- Born: September 10, 1897 Tavagnacco, Italy
- Died: July 14, 1954 (aged 56) Udine, Italy
- Scientific career
- Fields: explorer, geologist, naturalist, paleontologist

= Egidio Feruglio =

Italian geologist (1897–1954)

Egidio Feruglio (10 September 1897 – 14 July 1954) was an Italian-born geologist who spent most of his career in Argentina.

== Early life ==
The seventh of twelve sons, Feruglio finished grammar school in 1914, and then enrolled at the University of Florence. In Florence, he studied medicine and natural sciences, graduating in 1920. He became assistant university professor of geology at the University of Cagliari. During this period, he was dedicated in particular to geographic studies, as well as geology and glaciology of the Alps.

== Moving to Argentina and subsequent career ==
In 1925, he became assistant geologist at an oil company in Argentina, where he worked and travelled extensively in search of oil deposits, until 1928. After travelling for a year in Italy, Feruglio returned to Argentina to continue geologic studies in Patagonia and the province of Salta. From 1932 to 1934 he was back in Italy, working at the geologic institute of the University of Bologna, as director of the paleontology section. Forced to leave because of his refusal to join the Fascist Party, Feruglio returned to Argentina in 1934, where he resumed geologic research in Patagonia, subsequently travelling and carrying out geologic studies in that region. He became attached to the National University of Cuyo in Mendoza, with the mission of reorganizing its institute for oil studies, and creating a course of mineralogy and geology. He became chair of the department of geology and petrology.

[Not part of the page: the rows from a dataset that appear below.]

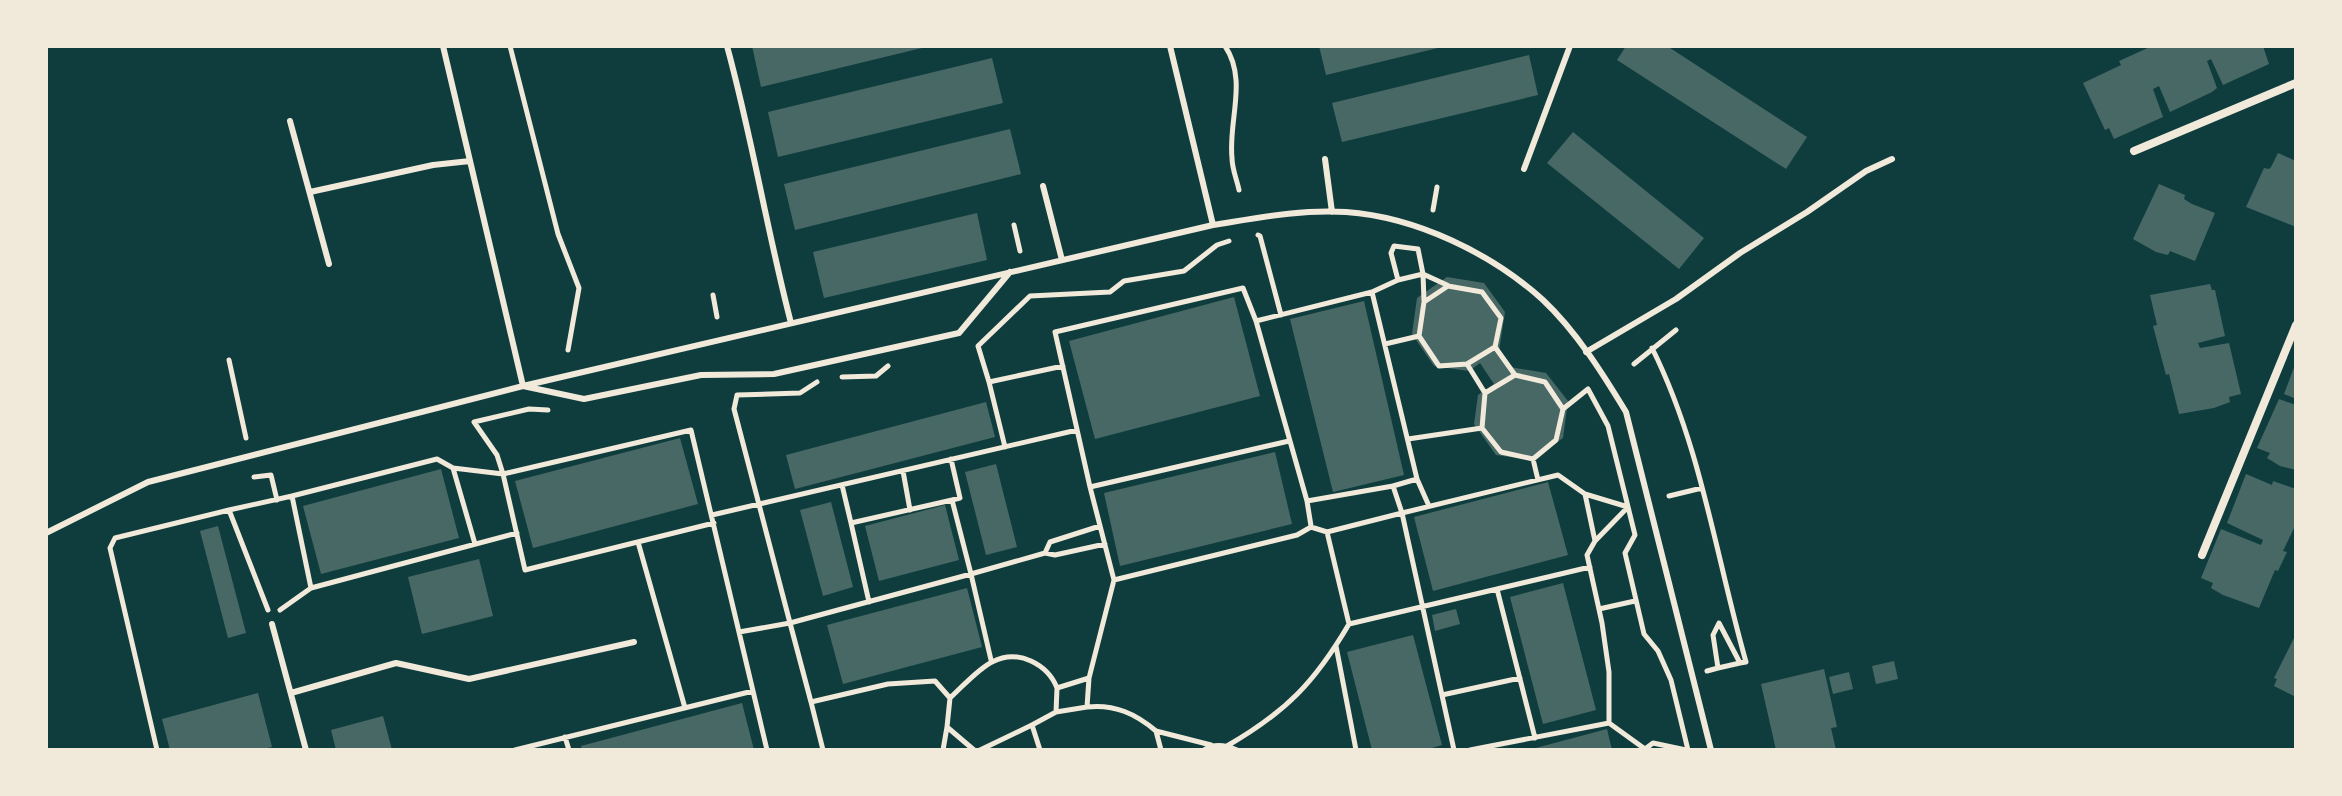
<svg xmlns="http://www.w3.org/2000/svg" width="2342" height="796" viewBox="0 0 2342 796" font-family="'Public Sans',sans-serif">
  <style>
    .building { fill: #486865 }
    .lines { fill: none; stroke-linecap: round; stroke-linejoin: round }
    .path { stroke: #f1e9da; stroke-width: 5 }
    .service { stroke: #f1e9da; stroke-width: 6 }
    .minor { stroke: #f1e9da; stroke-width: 8 }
  </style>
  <rect width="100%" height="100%" fill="#0f3d3e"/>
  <path class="building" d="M752 46H926V47L761 87Z
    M1319 46H1442V47L1326 75Z
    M1626 46H1667L1807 137 1786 169 1617 60Z
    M2152 46H2263L2269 64 2223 85 2211 59 2207 61 2217 88 2212 92 2170 112 2159 86 2153 89 2163 117 2114 139 2109 128 2105 130 2083 83 2121 65 2119 61Z
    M1529 55 1538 95 1342 142 1332 103Z
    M992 58 1003 103 778 157 768 112Z
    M1010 129 1021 174 795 230 784 184Z
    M1573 132 1704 238 1679 269 1547 163Z
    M2278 153 2296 161V227L2246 207 2264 168 2269 169 2271 167Z
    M2159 184 2185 195 2184 199 2192 204 2215 213 2195 261 2170 251 2168 255 2156 252 2133 239Z
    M977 213 987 260 824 298 813 252Z
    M1447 277 1484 283 1505 312 1499 351 1510 367 1546 373 1568 401 1563 438 1532 460 1496 455 1474 424 1478 395 1494 384 1480 363 1469 371 1434 366 1412 334 1417 298Z
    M2210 284 2212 290H2215L2225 336 2198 343 2200 348 2229 343 2241 394 2229 397 2230 402 2214 408 2179 414 2169 374 2166 375 2153 326 2157 325 2150 295Z
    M1234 297 1260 396 1095 439 1069 341Z
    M1364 301 1404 475 1333 492 1290 319Z
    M2296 362V399L2284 394Z
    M2279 399 2296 405V470L2280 466 2267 458 2270 453 2257 448Z
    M986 402 995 437 795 489 786 455Z
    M680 438 698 504 533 548 515 481Z
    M1275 452 1292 524 1120 566 1104 493Z
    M996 464 1017 547 986 555 965 472Z
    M441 469 459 538 321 574 303 506Z
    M2246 474 2272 485 2273 481 2296 489V524L2283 551 2287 552 2278 571 2275 570 2259 608 2223 595 2211 588 2213 583 2201 578 2221 529 2261 545 2263 540 2227 523Z
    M1548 482 1568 555 1433 591 1414 517Z
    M831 502 853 587 823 596 800 510Z
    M945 505 959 560 879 581 865 526Z
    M218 526 246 633 228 638 200 531Z
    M479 559 493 616 422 634 408 577Z
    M1563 583 1596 710 1543 724 1510 597Z
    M967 588 982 647 843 684 827 625Z
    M1456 609 1460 624 1435 631 1432 615Z
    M2296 634V697L2274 686 2277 679 2274 678Z
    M1413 635 1442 745 1425 750H1372L1347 652Z
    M1894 661 1898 679 1876 684 1872 666Z
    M1824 669 1837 727 1831 728 1836 750H1776L1761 684Z
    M1849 672 1853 689 1833 694 1829 677Z
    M258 693 272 747 259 750H170L162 719Z
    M742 703 754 750H582L581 746Z
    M383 716 392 750H336L331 730Z
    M1607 729 1612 750H1532V749Z"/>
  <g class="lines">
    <path class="path" d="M510 46 558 234 579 288 568 350
      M1225 46C1248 80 1228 121 1232 158 1232 169 1237 180 1239 190
      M1433 210 1437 187
      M1014 225 1020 251
      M1258 235 1260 236 1281 315
      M1372 292 1398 280 1391 253 1394 246 1418 249 1423 274 1398 280
      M713 295 717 317
      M1424 301 1423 274 1447 285
      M1385 344 1419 336
      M1495 347 1515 375
      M1652 348C1701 446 1716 557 1746 662L1740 663
      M229 360 246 438
      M1467 364 1439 366 1419 336 1424 302 1448 286 1482 292 1501 318 1495 347 1467 364 1485 393
      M1634 364 1676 330
      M842 377 876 376 888 366
      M989 382 978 346 1030 296 1110 292 1124 281 1184 271 1217 245 1229 241
      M1563 409 1588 389 1608 426 1635 535 1625 553 1644 634 1658 651 1671 680 1688 750
      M1408 439 1482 428
      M1005 447 989 382 1063 366
      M951 459 960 498 952 500 971 574 1045 553 1050 542 1100 526
      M1533 459 1501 452 1482 428 1485 393 1515 375 1545 382 1563 409 1556 440 1533 459 1538 480
      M453 468 503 474 497 455 474 422 529 409 548 410
      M903 471 910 510
      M254 477 271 475 277 500
      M842 485 851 523 952 500
      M1393 486 1417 479 1429 506
      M1090 487 1055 332 1243 288 1256 321
      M292 496 437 459 453 468 475 544
      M1669 496 1702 488
      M1307 501 1256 321 1372 292 1417 479
      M229 510 292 496 311 588
      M712 515 1077 430
      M714 523 525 570 503 474 691 430 767 750
      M851 523 869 602
      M1311 526 1307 501 1393 486 1402 513 1327 532
      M1595 541 1628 507 1585 494 1595 541 1587 555 1602 623 1609 672V723
      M638 542 685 708
      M1045 553 1055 555 1105 544
      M1114 580 1090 487 1289 441
      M1497 589 1535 738
      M1599 609 1635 601
      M280 610 311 588 517 533
      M739 632 790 623 734 409 737 395 800 393 817 382
      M1336 646 1356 750
      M1707 671 1718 668 1713 635 1719 623 1740 663 1718 668
      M1089 678 1114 580 1297 535 1311 527 1327 532 1349 624
      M1442 695 1520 678
      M811 702 790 623 971 574 991 660
      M1087 707 1056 712 1057 688 1089 678 1087 707C1115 704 1136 714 1156 731
      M947 727 950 698C974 676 996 645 1031 661 1044 667 1052 675 1057 688
      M565 737 569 750
      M1227 746C1286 712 1315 682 1349 624L1590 567
      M1645 749 1653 743 1686 750
      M157 750 110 548 115 538 229 510 268 610
      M515 750 753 691
      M823 750 811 702 888 684 935 681 950 698
      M943 750 947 727 974 750
      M980 750 1032 725
      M1040 750 1032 725 1056 712
      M1161 750 1156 731 1211 745
      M1204 750C1214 743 1226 745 1237 750
      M1454 750 1402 513 1558 475 1585 494
      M1470 750 1609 723 1645 749"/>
    <path class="service" d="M443 46 523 386 584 399 701 375 774 374 959 333 1010 272
      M727 46C752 137 767 231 791 323
      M1170 46 1213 225
      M290 121 329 264
      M1325 159 1332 212
      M1524 169 1570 46
      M1043 186 1062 260
      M310 192 433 165 470 161
      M1586 352 1676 299 1740 253 1807 212 1866 171 1892 159
      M46 533 148 482 523 386 1213 225C1257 218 1301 209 1346 212 1416 217 1491 253 1543 300 1576 331 1603 374 1626 412L1711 750
      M272 624 306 750
      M291 693 396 663 469 679 634 642"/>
    <path class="minor" d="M2134 151 2296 83
      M2202 555 2296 325"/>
  </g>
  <rect width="2342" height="796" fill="none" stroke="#f1e9da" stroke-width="96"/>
</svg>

Besides the activities and studies in his university positions, Feruglio carried out explorations in Uruguay, Chile and Brazil. He authored hundreds of publications on geology, paleontology and morphology, published in both Italy and Argentina, many illustrated with geologic maps.

The main contributions for which Feruglio is remembered are his scientific studies on geology and morphology in Italy and in Patagonia. He was a member of various scientific organizations. He died in Friuli, Italy on 14 July 1954.

== Memorials ==
One of the Villanova Caves, in the province of Udine, Italy bears his name, as does the Museum of Paleontology Egidio Feruglio located in Trelew, Argentina. A prehistoric category of mammals has also been named for him.

== Bibliography ==
- Magrini, Bianca. Lettere per l'Argentina a Egidio Feruglio, Ribis Publisher, Udine (2006).